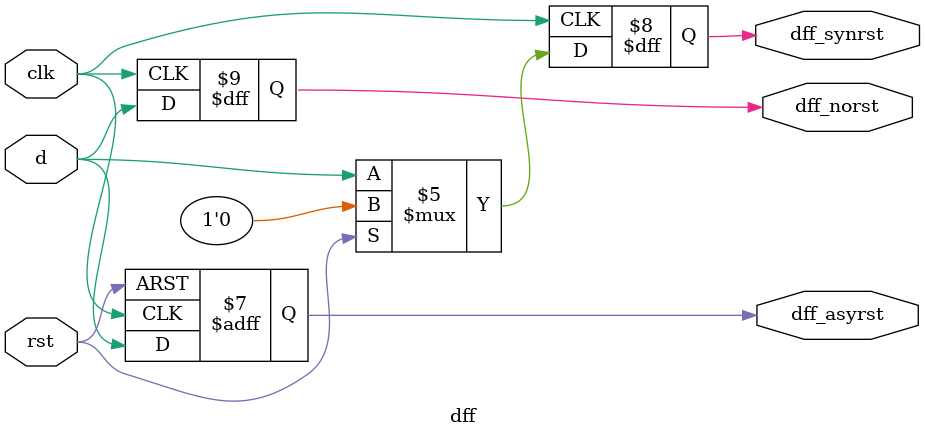
<source format=sv>
module dff(input clk, input rst, input d, output reg dff_norst, output reg dff_synrst, output reg dff_asyrst);
    always_ff @(posedge clk) begin 
        dff_norst <= d;        
    end

    always_ff @(posedge clk) begin
        if (rst) dff_synrst <= 1'b0;
        else dff_synrst <= d;
    end

    always_ff @(posedge clk or posedge rst) begin
        if (rst) dff_asyrst <= 1'b0;
        else dff_asyrst <= d;
    end
endmodule
</source>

__WORK ITEM__.
Give the number of lines in the entries that include the string "posedge", and nothing else.

__ANSWER BOX__.
3